Company officials at Bonnie Plants, however, harbor doubts that the disease, known as late blight, originated in its greenhouses, which extend into 38 states, company General Manager Dennis Thomas says.
Pulling plants out of Home Depot, Lowe’s and Walmart stores in New York, New Hampshire, Maine, Connecticut, Rhode Island, and Massachusetts since news of the blight broke last week has probably cost the company $1 million in lost sales, Thomas said.
In New York, diseased tomato seedlings were found for sale in a Scotia retailer, according to Cornell Cooperative Extension, with reports also coming in from Tompkins County, Plattsburgh and Malone.

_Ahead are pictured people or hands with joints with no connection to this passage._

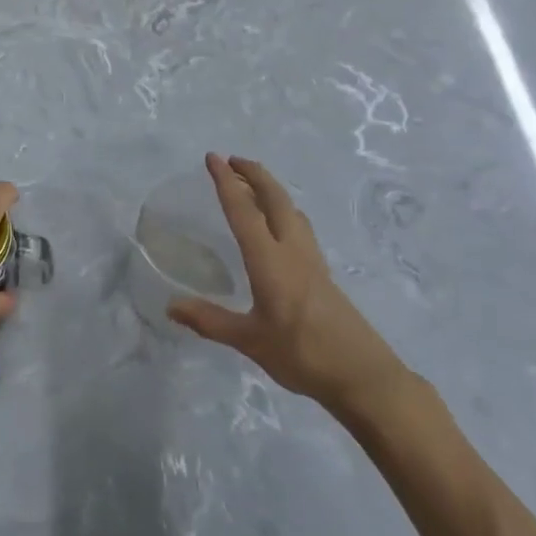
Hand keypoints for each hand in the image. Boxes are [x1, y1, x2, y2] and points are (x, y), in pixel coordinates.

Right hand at [168, 154, 407, 417]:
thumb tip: (171, 307)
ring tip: (252, 185)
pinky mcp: (323, 275)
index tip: (212, 158)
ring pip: (291, 210)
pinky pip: (300, 228)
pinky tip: (280, 226)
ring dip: (271, 190)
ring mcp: (313, 261)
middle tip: (232, 160)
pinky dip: (283, 211)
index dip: (226, 182)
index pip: (243, 211)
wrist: (365, 378)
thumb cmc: (303, 355)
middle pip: (275, 199)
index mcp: (270, 261)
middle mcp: (293, 251)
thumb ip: (210, 321)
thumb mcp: (250, 341)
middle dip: (254, 174)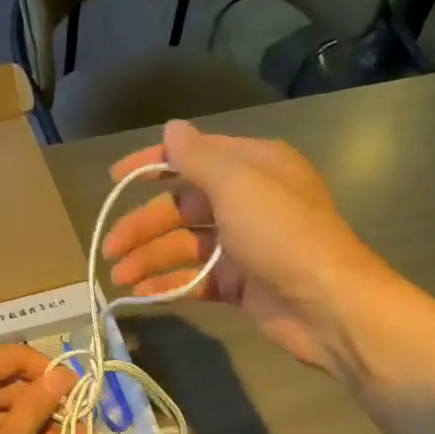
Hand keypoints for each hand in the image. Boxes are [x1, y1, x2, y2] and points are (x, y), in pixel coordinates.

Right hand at [102, 120, 395, 373]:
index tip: (113, 181)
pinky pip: (196, 280)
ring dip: (150, 259)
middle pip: (182, 206)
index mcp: (251, 166)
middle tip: (109, 248)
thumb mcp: (238, 185)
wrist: (326, 304)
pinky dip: (170, 285)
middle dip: (143, 226)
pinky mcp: (240, 284)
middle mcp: (246, 201)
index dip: (150, 166)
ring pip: (185, 246)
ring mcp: (242, 245)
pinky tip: (143, 296)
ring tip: (118, 278)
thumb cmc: (282, 235)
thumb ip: (198, 158)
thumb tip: (171, 129)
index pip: (192, 157)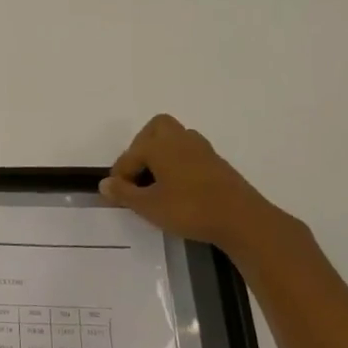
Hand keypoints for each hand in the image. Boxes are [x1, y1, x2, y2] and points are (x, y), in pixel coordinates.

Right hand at [99, 114, 307, 257]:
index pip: (130, 155)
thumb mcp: (149, 206)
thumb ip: (124, 193)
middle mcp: (180, 140)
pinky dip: (180, 163)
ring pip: (177, 138)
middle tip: (139, 173)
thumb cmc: (190, 209)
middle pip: (157, 128)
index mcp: (159, 145)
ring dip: (163, 153)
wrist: (242, 220)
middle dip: (143, 145)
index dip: (120, 175)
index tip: (116, 195)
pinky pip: (191, 153)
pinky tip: (179, 187)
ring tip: (157, 180)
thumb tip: (105, 183)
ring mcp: (202, 150)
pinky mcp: (218, 164)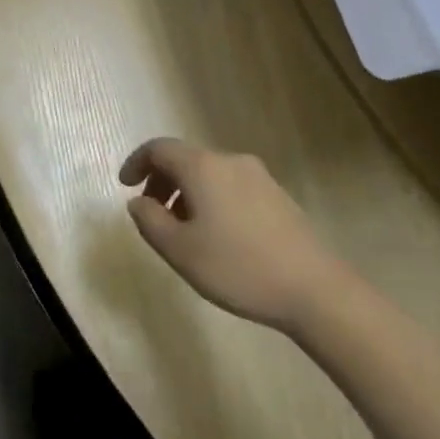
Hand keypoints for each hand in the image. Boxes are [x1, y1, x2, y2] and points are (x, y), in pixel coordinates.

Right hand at [120, 137, 350, 333]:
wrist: (314, 289)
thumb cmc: (237, 267)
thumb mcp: (179, 250)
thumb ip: (149, 220)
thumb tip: (139, 202)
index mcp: (204, 168)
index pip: (160, 148)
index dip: (136, 162)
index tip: (125, 186)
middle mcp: (231, 162)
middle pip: (185, 159)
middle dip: (161, 180)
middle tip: (150, 213)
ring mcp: (259, 177)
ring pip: (209, 174)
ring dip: (186, 193)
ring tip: (181, 230)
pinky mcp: (278, 196)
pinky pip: (231, 186)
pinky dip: (211, 199)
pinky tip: (215, 235)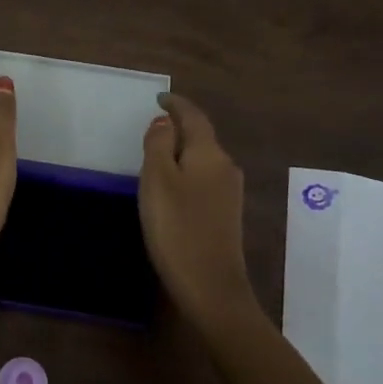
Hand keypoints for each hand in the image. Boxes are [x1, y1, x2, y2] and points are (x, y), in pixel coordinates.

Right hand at [140, 94, 258, 332]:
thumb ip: (159, 144)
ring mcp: (230, 192)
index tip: (159, 98)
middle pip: (201, 136)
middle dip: (179, 128)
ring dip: (183, 152)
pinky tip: (173, 187)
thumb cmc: (177, 228)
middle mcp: (225, 166)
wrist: (211, 285)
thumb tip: (165, 121)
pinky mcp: (227, 214)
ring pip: (203, 159)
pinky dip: (188, 172)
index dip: (177, 105)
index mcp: (209, 153)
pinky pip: (205, 179)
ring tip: (158, 156)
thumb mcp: (157, 180)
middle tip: (152, 127)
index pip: (194, 116)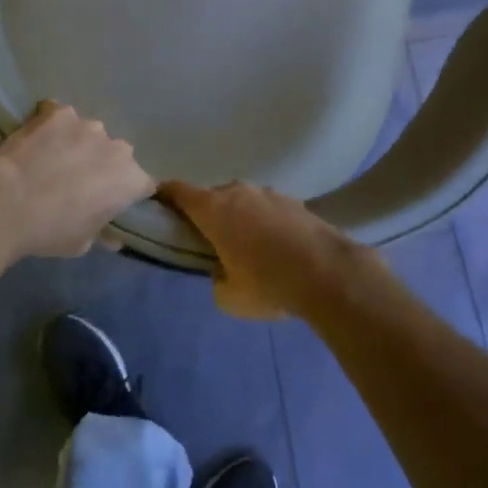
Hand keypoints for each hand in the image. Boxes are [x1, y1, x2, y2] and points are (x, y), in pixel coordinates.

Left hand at [0, 102, 154, 259]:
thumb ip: (102, 233)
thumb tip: (112, 237)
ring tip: (53, 158)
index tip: (111, 201)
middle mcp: (117, 147)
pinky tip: (36, 139)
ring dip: (78, 144)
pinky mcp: (58, 112)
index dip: (128, 193)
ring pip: (89, 134)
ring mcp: (87, 125)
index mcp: (130, 180)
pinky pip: (60, 116)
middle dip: (103, 165)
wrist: (5, 204)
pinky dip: (52, 125)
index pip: (143, 184)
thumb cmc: (50, 231)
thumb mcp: (82, 243)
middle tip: (78, 180)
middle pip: (117, 155)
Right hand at [160, 180, 368, 319]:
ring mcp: (268, 193)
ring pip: (242, 201)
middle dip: (206, 213)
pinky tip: (275, 245)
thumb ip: (216, 280)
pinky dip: (264, 221)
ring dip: (238, 216)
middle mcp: (238, 192)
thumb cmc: (268, 283)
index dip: (164, 195)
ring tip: (246, 244)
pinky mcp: (294, 201)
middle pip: (211, 196)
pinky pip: (267, 208)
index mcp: (213, 209)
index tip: (158, 204)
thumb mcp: (229, 297)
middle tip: (207, 238)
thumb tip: (222, 271)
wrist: (329, 273)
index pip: (178, 190)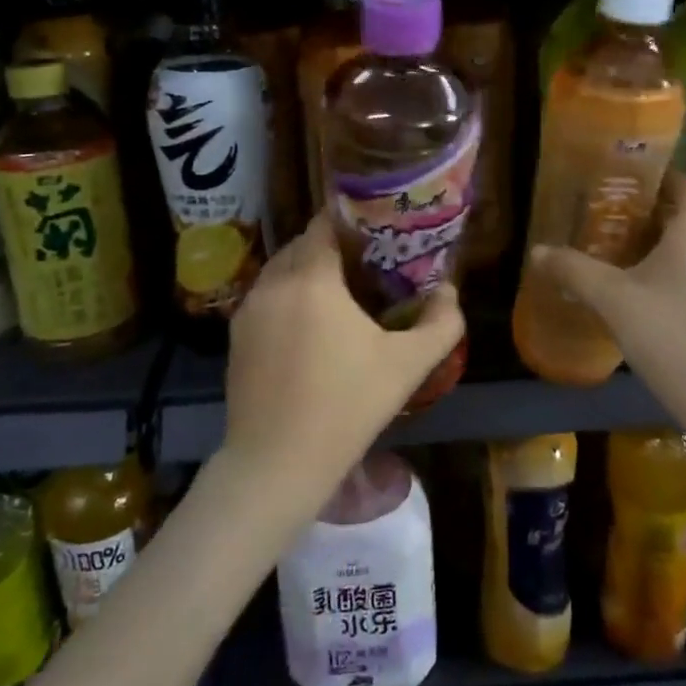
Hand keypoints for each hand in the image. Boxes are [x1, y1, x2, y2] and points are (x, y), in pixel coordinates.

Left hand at [224, 213, 463, 511]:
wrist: (276, 464)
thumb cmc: (346, 407)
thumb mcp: (407, 366)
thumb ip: (441, 324)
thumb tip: (449, 292)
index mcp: (311, 278)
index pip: (324, 224)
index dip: (351, 221)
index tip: (377, 233)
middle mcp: (273, 283)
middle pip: (302, 245)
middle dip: (332, 247)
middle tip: (366, 264)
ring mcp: (248, 311)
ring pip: (280, 271)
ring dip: (307, 272)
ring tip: (340, 295)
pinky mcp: (236, 337)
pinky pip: (266, 298)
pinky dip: (287, 297)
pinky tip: (310, 328)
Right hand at [529, 174, 685, 448]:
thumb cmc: (670, 336)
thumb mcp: (612, 301)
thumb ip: (573, 271)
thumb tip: (537, 252)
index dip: (664, 175)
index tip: (629, 179)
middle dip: (650, 213)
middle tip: (609, 216)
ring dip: (659, 245)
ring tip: (618, 253)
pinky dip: (671, 271)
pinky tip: (642, 294)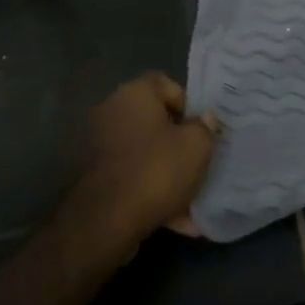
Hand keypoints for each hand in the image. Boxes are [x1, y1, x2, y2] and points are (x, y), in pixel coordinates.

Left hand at [65, 72, 219, 250]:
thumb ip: (205, 127)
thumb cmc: (157, 170)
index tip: (201, 128)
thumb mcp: (197, 146)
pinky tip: (179, 220)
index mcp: (134, 94)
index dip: (187, 103)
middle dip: (180, 142)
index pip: (165, 83)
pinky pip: (135, 177)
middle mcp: (113, 112)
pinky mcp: (98, 178)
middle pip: (156, 120)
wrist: (108, 221)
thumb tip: (205, 119)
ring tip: (194, 198)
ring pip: (147, 153)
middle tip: (201, 160)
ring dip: (170, 172)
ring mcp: (102, 146)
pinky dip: (154, 193)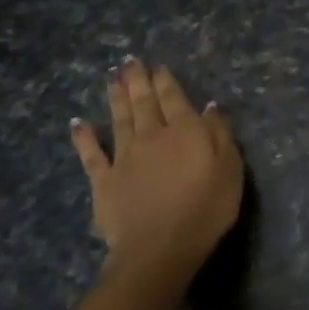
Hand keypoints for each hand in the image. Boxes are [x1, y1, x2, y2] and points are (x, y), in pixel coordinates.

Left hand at [70, 58, 242, 284]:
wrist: (160, 248)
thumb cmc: (206, 208)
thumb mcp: (230, 169)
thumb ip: (221, 135)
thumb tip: (211, 107)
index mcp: (185, 132)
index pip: (174, 98)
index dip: (166, 80)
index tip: (158, 65)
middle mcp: (152, 136)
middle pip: (144, 103)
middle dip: (138, 80)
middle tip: (130, 61)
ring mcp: (124, 158)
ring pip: (119, 120)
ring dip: (116, 98)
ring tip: (113, 79)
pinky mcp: (103, 181)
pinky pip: (91, 155)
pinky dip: (84, 137)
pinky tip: (78, 123)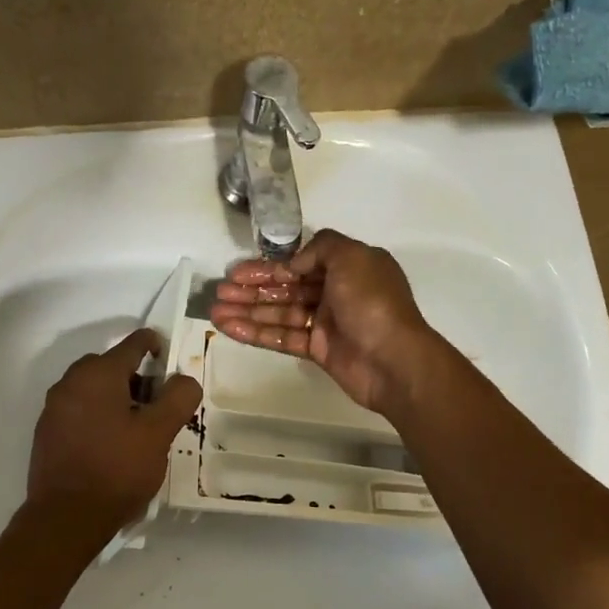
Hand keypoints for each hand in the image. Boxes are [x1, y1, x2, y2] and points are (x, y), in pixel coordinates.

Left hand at [25, 328, 202, 535]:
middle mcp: (70, 382)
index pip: (134, 343)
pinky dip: (98, 416)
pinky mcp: (46, 432)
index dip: (158, 347)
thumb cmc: (117, 469)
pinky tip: (112, 445)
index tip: (173, 366)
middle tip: (159, 407)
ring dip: (118, 399)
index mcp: (98, 373)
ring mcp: (54, 408)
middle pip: (112, 365)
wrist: (65, 519)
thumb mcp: (159, 433)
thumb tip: (184, 380)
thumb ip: (178, 398)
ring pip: (94, 389)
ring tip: (138, 430)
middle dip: (138, 379)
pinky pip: (79, 410)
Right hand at [209, 229, 444, 414]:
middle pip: (287, 288)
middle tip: (220, 292)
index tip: (239, 271)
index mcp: (348, 267)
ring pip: (280, 314)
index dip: (269, 267)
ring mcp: (327, 323)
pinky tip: (229, 329)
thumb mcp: (351, 257)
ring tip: (215, 311)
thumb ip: (320, 248)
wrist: (394, 360)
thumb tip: (295, 263)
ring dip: (248, 311)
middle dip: (253, 289)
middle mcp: (337, 293)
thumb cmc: (373, 302)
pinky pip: (282, 338)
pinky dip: (256, 333)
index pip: (301, 263)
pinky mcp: (318, 350)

"We are not irresponsible," said Thomas, of the 91-year-old company, which has 62 greenhouse complexes. Inspections by state officials of company greenhouses in Pennsylvania and New Jersey found no evidence of the blight, according to records provided.
Bonnie Plants did not knowingly ship any infected tomato plants, and it questioned whether the blight may have occurred after plants arrived at Northeast retailers, Thomas said. The company shipped most of its tomatoes to the region during April and May, he said.
Cornell University had linked the blight to shipments from a company greenhouse in Georgia. That greenhouse uses organic methods, which do not include the pesticides that can keep blight at bay, says Thomas. He said "less than 1 percent" of the company’s tomato shipments this spring came from that greenhouse.
Thomas says the company expects to have its plants reappear on store shelves in the Northeast by the end of the month, when it will ship herbs and cold-weather plants.